Zorian et la souveraine échangèrent un regard entendu. Ils savaient ce que cela signifiait. Mais ce fut Sélène qui prononça le terme :

« Est-ce… une déclaration de guerre ?

  • Exactement, répondit le roi. Zorian, a-t-on raison de penser que Christan Jakarter ne fera rien contre son fils ?
  • Je vois que nous pensons la même chose, conclut le conseiller. Si le prince parvenait à se saisir du royaume, cela serait un ajout considérable à Vathia. Et s’il échoue, alors il n’aura qu’à répudier son fils en jurant avoir ignorer son acte pour maintenir la paix. Ainsi il ne sera jamais perdant.
  • Le prince veut nous attirer loin de la capitale, là où il aura eu le temps de préparer son attaque. Nous devons nous préparer à l’affronter.
  • Votre Majesté… vous ne comptez tout de même pas vous rendre là-bas ? s’alarma Zorian dont le corps s’était figé.
  • Nous serions bien piètre souveraine si nous restions cachée au palais tandis que nos hommes partaient nous défendre. Nous avons juré de servir le peuple et de le protéger. Sircas a payé le prix de notre indulgence, c’est à nous de répondre de nos erreurs.
  • Sauf votre respect, Majesté, vous êtes une femme. Une femme ne fait pas la guerre !
  • Ridicule ! Lorsque les hommes partent sur le front, ce sont les femmes qui assurent la défense des villes et villages. Vous rappelez-vous la bataille des couturières ? Elles se sont vaillamment battues et en sont ressorties victorieuses. Elles n’avaient pas reçu d’entrainement à l’épée ou de leçon de stratégie.
  • Vous ne pouvez y aller, persista le conseiller.
  • Et comment comptez-vous nous en empêcher ? Allez-vous nous attacher ? Nous enfermer dans notre chambre ? Dans les geôles ? Il faudra bien plus que cela pour nous garder ici !
  • Permettez-moi, Majesté : vous êtes une jeune femme entêtée ! soupira le vieil homme en remontant ses mains sur ses hanches. Vous avez tout pris de votre père, hélas. »

Sélène scruta la réaction de Kaldrys ; le regard du souverain brûlait d’un feu ardent. Mais il n’avait pas l’intention de montrer au conseiller à quel point ses mots le mettaient hors de lui.

« Rassemblez le conseil, nous devons agir, et vite. » ordonna-t-il.
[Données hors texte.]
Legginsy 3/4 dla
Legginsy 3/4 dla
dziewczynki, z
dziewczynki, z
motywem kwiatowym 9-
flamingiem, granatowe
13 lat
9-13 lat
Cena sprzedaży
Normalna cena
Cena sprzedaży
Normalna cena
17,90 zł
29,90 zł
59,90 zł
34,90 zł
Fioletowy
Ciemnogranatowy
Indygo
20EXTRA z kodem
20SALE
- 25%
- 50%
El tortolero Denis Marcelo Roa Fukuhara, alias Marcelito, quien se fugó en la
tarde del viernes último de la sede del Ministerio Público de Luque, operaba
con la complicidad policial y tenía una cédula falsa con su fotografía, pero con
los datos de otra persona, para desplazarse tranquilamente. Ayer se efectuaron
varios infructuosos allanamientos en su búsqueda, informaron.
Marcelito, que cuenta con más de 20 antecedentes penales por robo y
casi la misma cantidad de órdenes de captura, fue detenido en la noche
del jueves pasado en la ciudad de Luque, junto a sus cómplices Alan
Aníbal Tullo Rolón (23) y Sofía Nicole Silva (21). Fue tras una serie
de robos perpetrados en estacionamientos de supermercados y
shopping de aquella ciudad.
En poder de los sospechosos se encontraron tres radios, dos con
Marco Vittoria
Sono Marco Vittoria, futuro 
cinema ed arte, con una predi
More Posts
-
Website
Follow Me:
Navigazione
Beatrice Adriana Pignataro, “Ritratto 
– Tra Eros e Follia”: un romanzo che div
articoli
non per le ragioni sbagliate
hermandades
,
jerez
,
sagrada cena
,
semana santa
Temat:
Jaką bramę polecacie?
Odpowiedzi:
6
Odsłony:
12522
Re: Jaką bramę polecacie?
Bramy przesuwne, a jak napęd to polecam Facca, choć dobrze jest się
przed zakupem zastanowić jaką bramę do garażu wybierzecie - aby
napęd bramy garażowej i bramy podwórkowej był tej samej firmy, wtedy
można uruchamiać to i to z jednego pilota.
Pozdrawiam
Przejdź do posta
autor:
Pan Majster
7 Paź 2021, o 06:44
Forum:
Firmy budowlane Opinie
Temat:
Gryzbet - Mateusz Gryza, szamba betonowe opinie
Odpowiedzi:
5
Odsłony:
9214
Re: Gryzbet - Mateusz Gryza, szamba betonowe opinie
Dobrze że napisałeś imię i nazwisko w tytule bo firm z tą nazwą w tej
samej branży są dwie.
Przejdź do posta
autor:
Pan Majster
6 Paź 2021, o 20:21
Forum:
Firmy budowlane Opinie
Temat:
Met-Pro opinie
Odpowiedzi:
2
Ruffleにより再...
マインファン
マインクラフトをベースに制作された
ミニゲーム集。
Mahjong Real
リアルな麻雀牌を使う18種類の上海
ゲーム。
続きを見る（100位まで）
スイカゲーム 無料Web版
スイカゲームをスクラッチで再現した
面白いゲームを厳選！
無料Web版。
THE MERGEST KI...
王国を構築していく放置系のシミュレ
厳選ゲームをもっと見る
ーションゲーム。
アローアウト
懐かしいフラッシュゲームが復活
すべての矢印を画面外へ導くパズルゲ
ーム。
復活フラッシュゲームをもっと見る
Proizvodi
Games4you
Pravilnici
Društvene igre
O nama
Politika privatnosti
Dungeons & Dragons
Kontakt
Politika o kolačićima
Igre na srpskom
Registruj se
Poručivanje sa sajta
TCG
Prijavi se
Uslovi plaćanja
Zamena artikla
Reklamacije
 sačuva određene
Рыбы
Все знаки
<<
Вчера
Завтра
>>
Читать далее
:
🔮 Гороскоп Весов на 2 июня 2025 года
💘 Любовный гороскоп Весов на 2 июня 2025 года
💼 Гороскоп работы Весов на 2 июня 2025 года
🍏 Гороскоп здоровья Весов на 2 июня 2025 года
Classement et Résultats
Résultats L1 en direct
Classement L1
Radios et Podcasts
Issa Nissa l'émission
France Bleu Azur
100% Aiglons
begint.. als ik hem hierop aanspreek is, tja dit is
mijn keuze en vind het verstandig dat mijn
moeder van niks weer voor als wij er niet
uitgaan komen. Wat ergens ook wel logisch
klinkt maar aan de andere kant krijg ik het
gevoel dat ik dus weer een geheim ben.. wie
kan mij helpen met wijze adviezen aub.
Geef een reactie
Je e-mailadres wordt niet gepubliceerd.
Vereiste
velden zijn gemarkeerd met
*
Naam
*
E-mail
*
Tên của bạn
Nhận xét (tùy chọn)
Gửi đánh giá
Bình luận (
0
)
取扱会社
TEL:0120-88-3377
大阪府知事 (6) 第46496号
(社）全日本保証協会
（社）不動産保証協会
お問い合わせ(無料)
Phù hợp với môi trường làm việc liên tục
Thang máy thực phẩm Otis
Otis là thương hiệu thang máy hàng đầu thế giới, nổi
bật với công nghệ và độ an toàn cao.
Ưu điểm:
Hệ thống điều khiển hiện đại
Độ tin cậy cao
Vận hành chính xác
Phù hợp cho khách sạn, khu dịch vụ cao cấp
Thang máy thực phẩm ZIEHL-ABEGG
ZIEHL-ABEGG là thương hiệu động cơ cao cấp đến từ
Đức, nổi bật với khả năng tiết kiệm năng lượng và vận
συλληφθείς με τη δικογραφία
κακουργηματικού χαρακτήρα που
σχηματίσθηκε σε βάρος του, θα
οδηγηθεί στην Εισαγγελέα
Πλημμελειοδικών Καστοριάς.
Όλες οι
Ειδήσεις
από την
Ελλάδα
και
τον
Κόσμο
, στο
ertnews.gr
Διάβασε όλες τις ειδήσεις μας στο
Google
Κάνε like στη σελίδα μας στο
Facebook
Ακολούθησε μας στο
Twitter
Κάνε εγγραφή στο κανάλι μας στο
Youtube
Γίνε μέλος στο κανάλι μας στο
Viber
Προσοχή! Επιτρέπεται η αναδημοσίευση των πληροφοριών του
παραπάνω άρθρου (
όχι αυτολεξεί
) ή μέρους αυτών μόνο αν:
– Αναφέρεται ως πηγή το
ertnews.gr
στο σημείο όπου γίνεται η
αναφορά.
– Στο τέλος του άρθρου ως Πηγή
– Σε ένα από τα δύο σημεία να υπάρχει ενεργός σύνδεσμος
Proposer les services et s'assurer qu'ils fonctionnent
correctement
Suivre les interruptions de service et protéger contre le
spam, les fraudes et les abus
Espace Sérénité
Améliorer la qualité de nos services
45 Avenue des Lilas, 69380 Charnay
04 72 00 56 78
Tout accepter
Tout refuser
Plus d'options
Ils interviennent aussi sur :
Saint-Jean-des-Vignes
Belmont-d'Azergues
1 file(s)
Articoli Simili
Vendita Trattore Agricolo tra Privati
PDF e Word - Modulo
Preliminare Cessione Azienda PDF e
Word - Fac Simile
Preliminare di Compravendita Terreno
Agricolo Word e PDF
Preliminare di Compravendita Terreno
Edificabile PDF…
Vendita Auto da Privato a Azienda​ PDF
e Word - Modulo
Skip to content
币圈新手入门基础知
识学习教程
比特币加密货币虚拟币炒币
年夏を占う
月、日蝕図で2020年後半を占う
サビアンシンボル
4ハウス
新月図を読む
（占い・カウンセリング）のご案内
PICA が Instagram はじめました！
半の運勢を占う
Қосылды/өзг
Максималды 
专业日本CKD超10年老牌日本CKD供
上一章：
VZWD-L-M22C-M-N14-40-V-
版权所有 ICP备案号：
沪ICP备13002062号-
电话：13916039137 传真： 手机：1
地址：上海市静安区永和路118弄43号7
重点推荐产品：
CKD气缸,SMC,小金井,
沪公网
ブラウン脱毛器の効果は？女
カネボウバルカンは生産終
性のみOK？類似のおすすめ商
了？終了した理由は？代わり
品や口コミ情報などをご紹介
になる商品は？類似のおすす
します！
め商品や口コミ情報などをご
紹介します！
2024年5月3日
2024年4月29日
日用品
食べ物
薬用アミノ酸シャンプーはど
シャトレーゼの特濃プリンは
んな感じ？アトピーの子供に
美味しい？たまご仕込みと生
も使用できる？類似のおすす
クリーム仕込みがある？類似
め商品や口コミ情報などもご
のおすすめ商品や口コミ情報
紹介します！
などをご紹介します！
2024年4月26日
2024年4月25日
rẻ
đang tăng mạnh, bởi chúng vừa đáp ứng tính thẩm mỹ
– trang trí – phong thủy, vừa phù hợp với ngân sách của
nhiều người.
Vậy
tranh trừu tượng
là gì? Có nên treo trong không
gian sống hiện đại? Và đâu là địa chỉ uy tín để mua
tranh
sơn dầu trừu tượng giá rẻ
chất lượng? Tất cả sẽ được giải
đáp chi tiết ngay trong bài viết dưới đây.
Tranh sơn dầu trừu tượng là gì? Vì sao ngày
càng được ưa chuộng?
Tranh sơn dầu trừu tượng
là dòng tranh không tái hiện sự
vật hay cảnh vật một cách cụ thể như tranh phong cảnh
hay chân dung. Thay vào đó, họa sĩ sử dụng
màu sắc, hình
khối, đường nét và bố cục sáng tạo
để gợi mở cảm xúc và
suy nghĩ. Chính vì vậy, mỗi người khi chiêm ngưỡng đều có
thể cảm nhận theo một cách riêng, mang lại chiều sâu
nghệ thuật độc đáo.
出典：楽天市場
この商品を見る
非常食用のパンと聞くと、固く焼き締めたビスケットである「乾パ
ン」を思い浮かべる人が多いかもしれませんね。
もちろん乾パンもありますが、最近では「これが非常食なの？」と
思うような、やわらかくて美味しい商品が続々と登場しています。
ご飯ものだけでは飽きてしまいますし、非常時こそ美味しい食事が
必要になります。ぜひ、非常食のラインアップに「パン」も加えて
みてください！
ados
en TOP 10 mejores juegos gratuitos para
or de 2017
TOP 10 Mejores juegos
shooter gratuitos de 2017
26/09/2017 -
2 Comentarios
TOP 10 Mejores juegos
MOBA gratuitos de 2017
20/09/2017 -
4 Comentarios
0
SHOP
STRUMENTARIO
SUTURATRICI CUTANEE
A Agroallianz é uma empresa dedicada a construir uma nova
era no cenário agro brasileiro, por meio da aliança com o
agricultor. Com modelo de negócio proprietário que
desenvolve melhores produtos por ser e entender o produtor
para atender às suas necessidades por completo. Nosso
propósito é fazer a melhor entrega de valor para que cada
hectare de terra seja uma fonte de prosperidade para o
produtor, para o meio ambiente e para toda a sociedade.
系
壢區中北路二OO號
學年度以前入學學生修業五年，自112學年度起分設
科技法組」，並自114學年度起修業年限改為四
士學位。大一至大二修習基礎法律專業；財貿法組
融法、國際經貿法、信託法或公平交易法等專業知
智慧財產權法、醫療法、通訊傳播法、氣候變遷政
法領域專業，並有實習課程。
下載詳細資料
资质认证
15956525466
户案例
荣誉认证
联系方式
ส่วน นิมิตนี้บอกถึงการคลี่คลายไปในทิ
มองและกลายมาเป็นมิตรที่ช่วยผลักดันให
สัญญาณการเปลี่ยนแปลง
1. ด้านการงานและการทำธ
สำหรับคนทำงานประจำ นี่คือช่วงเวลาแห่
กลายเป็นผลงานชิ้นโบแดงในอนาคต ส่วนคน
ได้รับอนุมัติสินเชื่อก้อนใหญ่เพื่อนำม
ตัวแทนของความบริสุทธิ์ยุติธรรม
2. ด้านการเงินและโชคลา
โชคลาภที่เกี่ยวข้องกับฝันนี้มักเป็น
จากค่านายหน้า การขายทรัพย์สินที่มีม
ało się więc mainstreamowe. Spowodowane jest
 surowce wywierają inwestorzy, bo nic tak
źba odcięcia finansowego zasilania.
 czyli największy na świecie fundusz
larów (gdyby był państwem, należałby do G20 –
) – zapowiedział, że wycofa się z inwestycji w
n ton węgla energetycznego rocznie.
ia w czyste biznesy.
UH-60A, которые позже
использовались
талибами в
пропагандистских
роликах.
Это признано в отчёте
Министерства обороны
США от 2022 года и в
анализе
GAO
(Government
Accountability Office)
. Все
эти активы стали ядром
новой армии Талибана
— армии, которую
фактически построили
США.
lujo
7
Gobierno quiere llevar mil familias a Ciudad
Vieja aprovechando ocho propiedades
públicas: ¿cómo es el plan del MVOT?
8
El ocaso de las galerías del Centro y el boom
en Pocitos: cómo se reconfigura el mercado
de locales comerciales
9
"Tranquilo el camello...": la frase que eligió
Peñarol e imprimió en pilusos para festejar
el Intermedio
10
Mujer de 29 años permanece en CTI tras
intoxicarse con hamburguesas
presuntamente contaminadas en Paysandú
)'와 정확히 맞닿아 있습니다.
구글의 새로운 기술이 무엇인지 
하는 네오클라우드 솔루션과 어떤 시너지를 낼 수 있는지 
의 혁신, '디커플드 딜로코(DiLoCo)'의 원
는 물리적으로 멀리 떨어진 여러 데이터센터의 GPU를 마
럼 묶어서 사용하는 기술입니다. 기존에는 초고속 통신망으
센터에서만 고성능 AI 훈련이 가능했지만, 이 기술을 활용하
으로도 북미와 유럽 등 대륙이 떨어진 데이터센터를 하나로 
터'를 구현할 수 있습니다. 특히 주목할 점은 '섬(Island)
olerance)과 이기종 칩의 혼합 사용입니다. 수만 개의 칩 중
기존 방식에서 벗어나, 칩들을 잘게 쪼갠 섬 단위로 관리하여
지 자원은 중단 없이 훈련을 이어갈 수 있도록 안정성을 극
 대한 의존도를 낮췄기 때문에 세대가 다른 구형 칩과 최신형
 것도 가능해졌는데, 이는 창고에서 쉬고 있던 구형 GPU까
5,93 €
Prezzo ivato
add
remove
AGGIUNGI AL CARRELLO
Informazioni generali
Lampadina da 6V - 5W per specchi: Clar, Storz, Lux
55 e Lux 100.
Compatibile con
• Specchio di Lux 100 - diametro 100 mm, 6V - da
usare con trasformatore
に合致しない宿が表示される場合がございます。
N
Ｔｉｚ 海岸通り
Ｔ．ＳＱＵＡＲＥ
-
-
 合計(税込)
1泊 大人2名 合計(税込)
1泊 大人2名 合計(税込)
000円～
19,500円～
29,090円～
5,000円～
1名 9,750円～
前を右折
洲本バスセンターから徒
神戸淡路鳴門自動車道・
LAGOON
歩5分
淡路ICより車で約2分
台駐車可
Le conseiller s’inclina et repartit aussitôt. Sélène peina à masquer sa peur, elle n’imaginait pas Kaldrys partir pour la guerre. Pouvait-elle parvenir jusqu’à la capitale ? Quelle était la taille de l’armée du prince ? Avait-on une chance ?
Les dernières guerres dataient du début du règne du roi Drasyl, et celui-ci, profondément marqué, avait tout fait pour établir la paix. L’armée de Sa Majesté se rappelait-elle comment se battre ?

Elle sentit la main de Kaldrys glisser contre sa joue et tomba immédiatement sur ses yeux bleus.

« Ne t’en fais pas, nous disposons de la meilleure armée du monde, la rassura-t-il.

  • Vous n’avez pas peur ?
  • Si, bien sûr. Nous sommes terrifié.
  • Vous n’avez pas l’air terrifié.
  • Tant mieux ! Nous ne voudrions pas que nos ennemis le sachent, dit-il en lui adressant un sourire. Nous devons rejoindre le conseil, pour une fois, ils vont devoir souffrir la présence d’une femme ! »

Sélène esquissa un sourire triste, elle voulait l’encourager mais sa crainte transparaissait de tout son être. Kaldrys hésita, jeta un œil autour pour s’assurer de leur solitude et déposa un baiser sur ses lèvres.

Puis il se dirigea dans l’aile est du palais où le conseil se réunissait habituellement.